Pressemitteilung, Berlin, 4. April 2019. „Wir begrüßen, dass der Senat dem Beschluss des Berliner Abgeordnetenhauses gefolgt ist und nun dafür sorgt, dass u.a. konkrete Schritte zur Abschaffung sachgrundloser Befristungen in den beiden kommunalen Krankenhausunternehmen, zur Tarifbindung der Tochterunternehmen bei Vivantes, vor allem aber zur Rückführung der derzeit in den Tochtergesellschaften CPPZ und VTD beschäftigten Therapeut*innen eingeleitet werden“, so Meike Jäger, Landesbezirksfachbereichsleiterin Gesundheit und Soziales bei ver.di Berlin-Brandenburg.

Seit Mitte 2018 haben die TherapeutInnen der Charité-Tochter CPPZ im Wege von Tarifverhandlungen versucht, die Arbeitsbedingungen der Beschäftigten an das Niveau des TVöD heranzuführen. Die Geschäftsführung zeigte sich wenig verhandlungsbereit, weshalb die letzten Monate von mehreren Streikwellen mit an die 50 Streiktagen geprägt waren. Auch die Beschäftigten der Vivantes-Tochter VTD haben immer wieder auf ihre prekäre Situation mit sicht- und hörbaren Aktionen aufmerksam gemacht und zuletzt im Rahmen von drei Solidaritätsstreiktagen ihre KollegInnen bei der CPPZ unterstützt.
„Der Arbeitskampf und stetige Protest hat Wirkung gezeigt. Die KollegInnen von CPPZ und VTD können stolz darauf sein, was sie jetzt erreicht haben“, so Meike Jäger. Die Rückführung in die Mutterunternehmen stellt einen logisch notwendigen Schritt dar, denn die Beschäftigten sind schon heute vollständig in die betrieblichen Arbeitsabläufe der Mutterunternehmen eingebunden und vorhandenen Weisungsstrukturen unterworfen.
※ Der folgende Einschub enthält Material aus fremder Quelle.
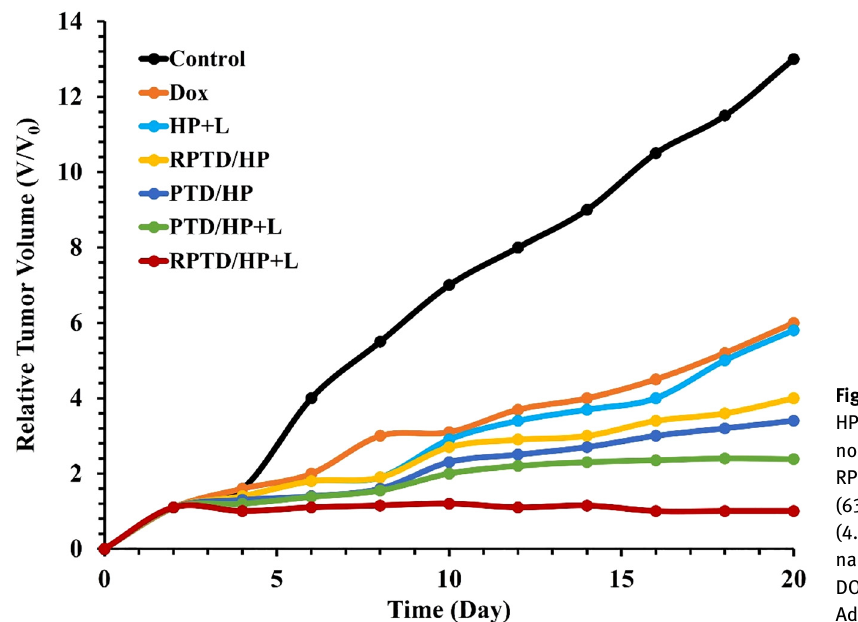
β (Figure 17(A)). Due to their lower expression of α , v 3 MCF-7 cells exhibited an inferior fl uorescence as compared to HUVEC and 4T1 cells. The cytotoxicity studies showed that iRGD-ICG-LPs were biocompatible. Under laser illu- mination, iRGD-ICG-LPs and ICG-LPs exhibited a stronger cytotoxic effect than ICG alone ( P < 0.01) at thesame dose of ICG. The amount of 1 O produced without light, but in 2 presence of iRGD-ICG-LPs alone, was 1.91 times smaller than with iRGD-ICG-LPs excited by laser at 480 nm. The coupling of iRGD with ICG-LPs induced a very important PDT-PTT effect, thus demonstrating the speci fi c targeting of the tumors. Using the luminescence of ICG, the in vivo results showed a stronger accumulation of the NPs in the tumors than that in the liver, spleen and other organs (Figure 18(A) – (C)). After light illumination of the cells exposed to iRGD-ICG-LPs, the growth of the tumor was suppressed ( P < 0.01) (Figure 17(B)). For these NPs, the amount of the generated ROS was 3.82 times greater than that produced in the tumors treated with PBS alone (control).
Während bezogen auf die Charité das Datum 1.1.2020 für die Rückführung vom Senat genannt wurde, gibt es bezogen auf die VTD noch keinen konkreten Termin. Die Gewerkschaft ver.di erwartet jedoch, dass die Schritte in Charité und Vivantes parallel umgesetzt werden. Zumindest auch für die Vivantes Therapeutische Dienste müssen noch in diesem Jahr die Weichen für eine Auflösung der Tochtergesellschaft gestellt und die Überführung der Beschäftigten ins Mutterunternehmen ebenfalls bis spätestens 1.1.2020 umgesetzt werden.

„ver.di steht auch bereit für die Aufnahme von Tarifverhandlungen für die mehr als 10 noch verbleibenden Tochterunternehmen von Vivantes – Netzwerk für Gesundheit ohne Tarifbindung. Um die Verhandlungen zu bündeln und gemeinsam führen zu können, erwarten wir umgehend den Beitritt der Töchter in den Kommunalen Arbeitgeberverband“, fordert Meike Jäger. Aus Sicht von ver.di braucht es eine erfahrene Verhandlungsführung und eine gute Prozessbegleitung, um die Vielfalt der Regelungen und unterschiedlichsten Bedingungen in einen gemeinsamen tragfähigen Rahmen zu überführen. „Der TVöD ist unser Leittarif, dessen Struktur und Niveau wir auch bei den Tochterunternehmen weiterhin als Ziel erreichen wollen. Die Tarifverhandlungen sollten zügig aufgenommen werden“, schließt Meike Jäger.